We have all the data required to calculate the wavelength, but first we will have to convert the velocity to m/s, and the mass to kilograms to work in metric system.
v = 19.8 mi/h x ( 1609.34 m/s ) x ( 1 h / 3600 s ) = 8.85 m/s
m = 232 lb x ( 0.454 kg/ lb ) = 105.33 kg
λ = h/ mv = 6.626 x 10⁻³⁴ J·s / ( 105.33 kg x 8.85 m/s ) = 7.11 x 10⁻³⁷ m
(b) For this part we have to use the uncertainty principle associated with wave-matter:
ΔpΔx > = h/4π
mΔvΔx > = h/4π
Δx = h/ (4π m Δv )
Again to utilize this equation we will have to convert the uncertainty in velocity to m/s for unit consistency.

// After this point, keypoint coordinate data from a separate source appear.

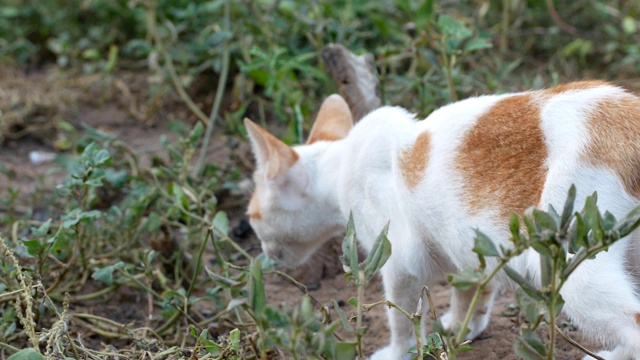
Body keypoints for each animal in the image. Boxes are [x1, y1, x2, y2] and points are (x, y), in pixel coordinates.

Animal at [242, 80, 640, 358]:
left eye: (251, 215)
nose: (262, 249)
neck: (339, 169)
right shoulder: (472, 251)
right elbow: (471, 295)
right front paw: (459, 329)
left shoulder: (398, 262)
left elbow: (400, 319)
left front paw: (397, 353)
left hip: (572, 264)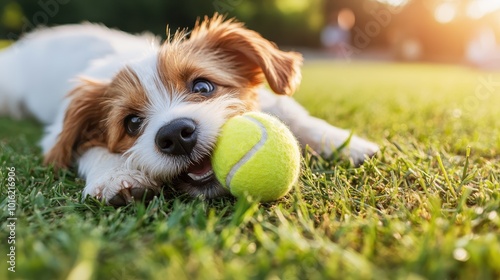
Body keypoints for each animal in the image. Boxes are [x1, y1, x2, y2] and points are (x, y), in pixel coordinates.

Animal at [0, 14, 376, 205]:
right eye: (132, 123)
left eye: (203, 87)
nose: (176, 135)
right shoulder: (56, 132)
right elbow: (90, 148)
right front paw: (114, 176)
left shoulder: (273, 101)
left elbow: (293, 112)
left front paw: (344, 142)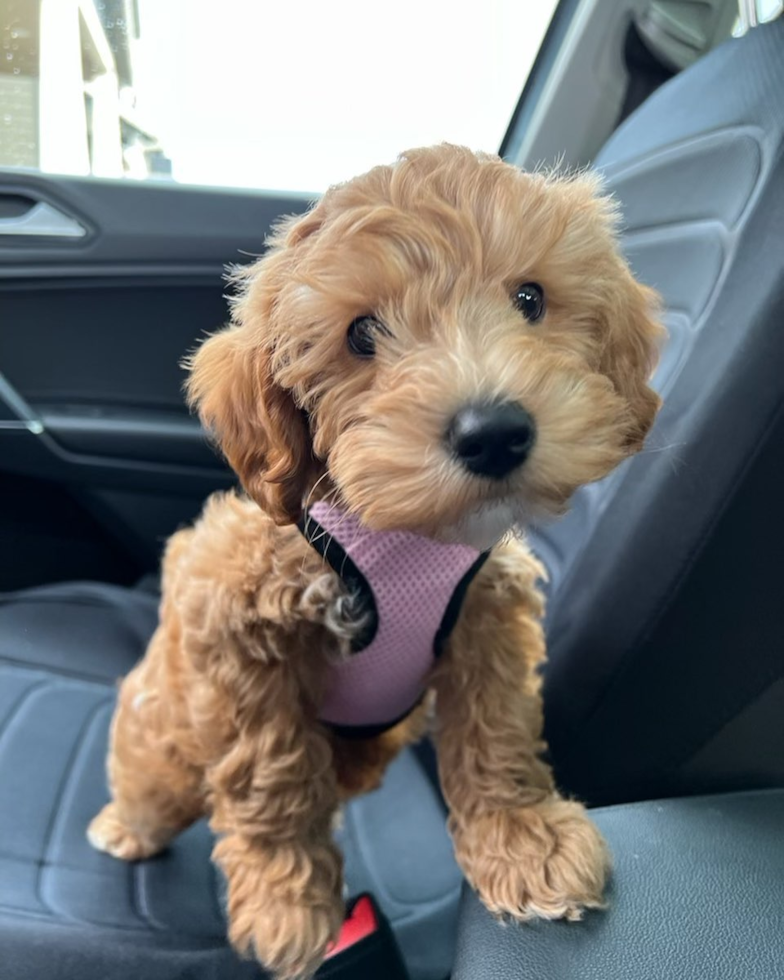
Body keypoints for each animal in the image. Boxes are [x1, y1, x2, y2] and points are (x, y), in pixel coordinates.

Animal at [87, 142, 660, 976]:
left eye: (530, 299)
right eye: (362, 335)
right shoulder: (235, 622)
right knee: (156, 785)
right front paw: (287, 900)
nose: (494, 433)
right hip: (164, 742)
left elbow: (496, 727)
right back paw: (123, 826)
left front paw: (522, 839)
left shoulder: (487, 618)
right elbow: (269, 771)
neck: (404, 535)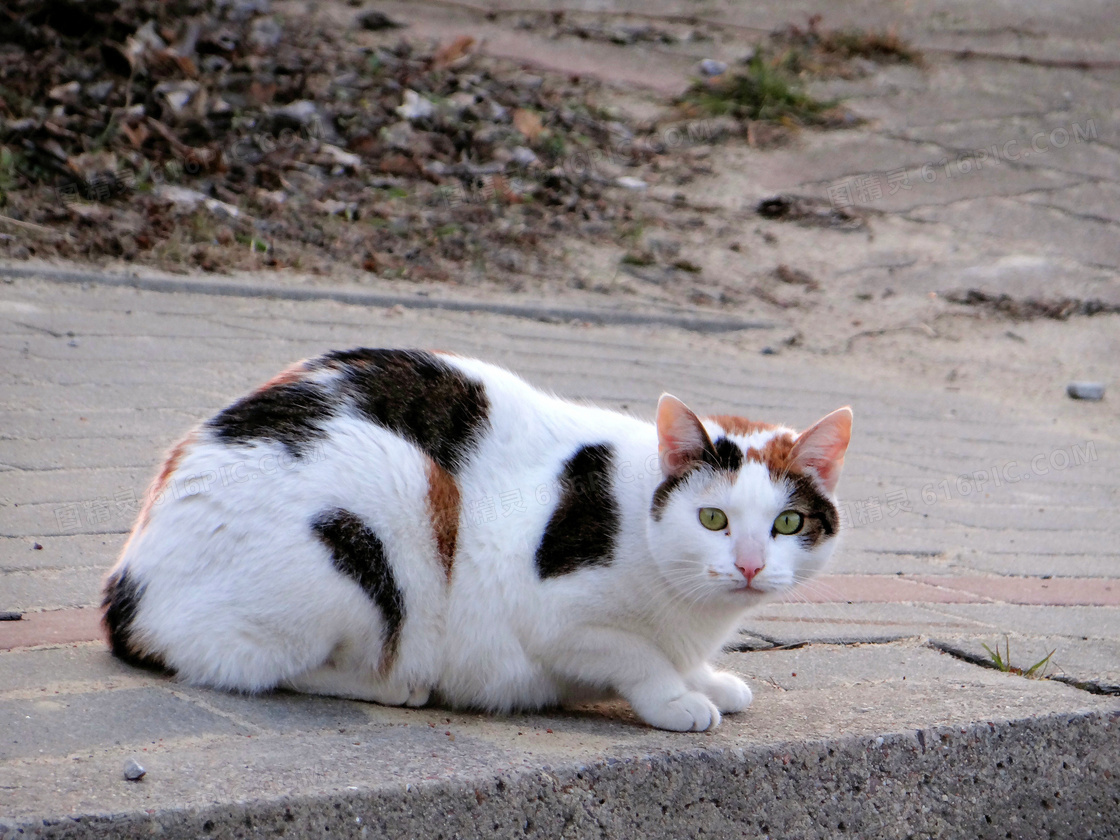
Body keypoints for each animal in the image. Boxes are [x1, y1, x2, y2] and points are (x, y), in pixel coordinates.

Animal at [105, 349, 851, 730]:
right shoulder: (553, 613)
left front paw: (707, 679)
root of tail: (125, 591)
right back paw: (397, 685)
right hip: (395, 495)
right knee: (256, 663)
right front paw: (676, 698)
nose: (749, 567)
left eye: (787, 524)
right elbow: (634, 653)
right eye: (713, 519)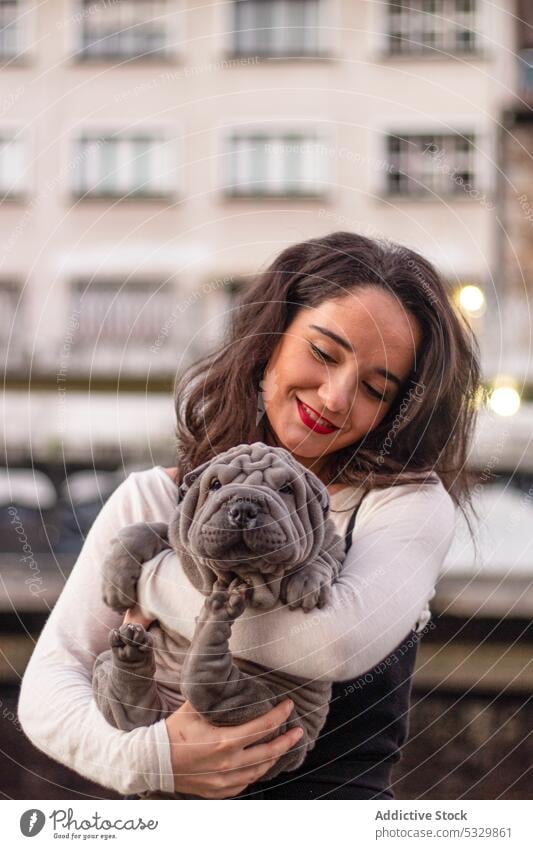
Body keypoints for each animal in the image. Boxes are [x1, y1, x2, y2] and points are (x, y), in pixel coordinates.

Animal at [92, 440, 344, 800]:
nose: (243, 507)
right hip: (107, 671)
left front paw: (308, 582)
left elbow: (322, 558)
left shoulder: (334, 547)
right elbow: (146, 529)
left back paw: (215, 618)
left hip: (277, 721)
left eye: (286, 489)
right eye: (214, 485)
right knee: (133, 711)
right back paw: (133, 651)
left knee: (216, 691)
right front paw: (114, 582)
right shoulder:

Δv = 0.1 mi/h x ( 1609.34 m/mi ) x ( 1 h/ 3600 s )
= 0.045 m/s
Δx = h/ (4π m Δv ) = 6.626 x 10⁻³⁴ J·s / (4π x 105.33 kg x 0.045 m/s )
= 1.11 x 10⁻³⁵ m
This calculation shows us why we should not be talking of wavelengths associatiated with everyday macroscopic objects for we are obtaining an uncertainty of 1.11 x 10⁻³⁵ m for the position of the fullback.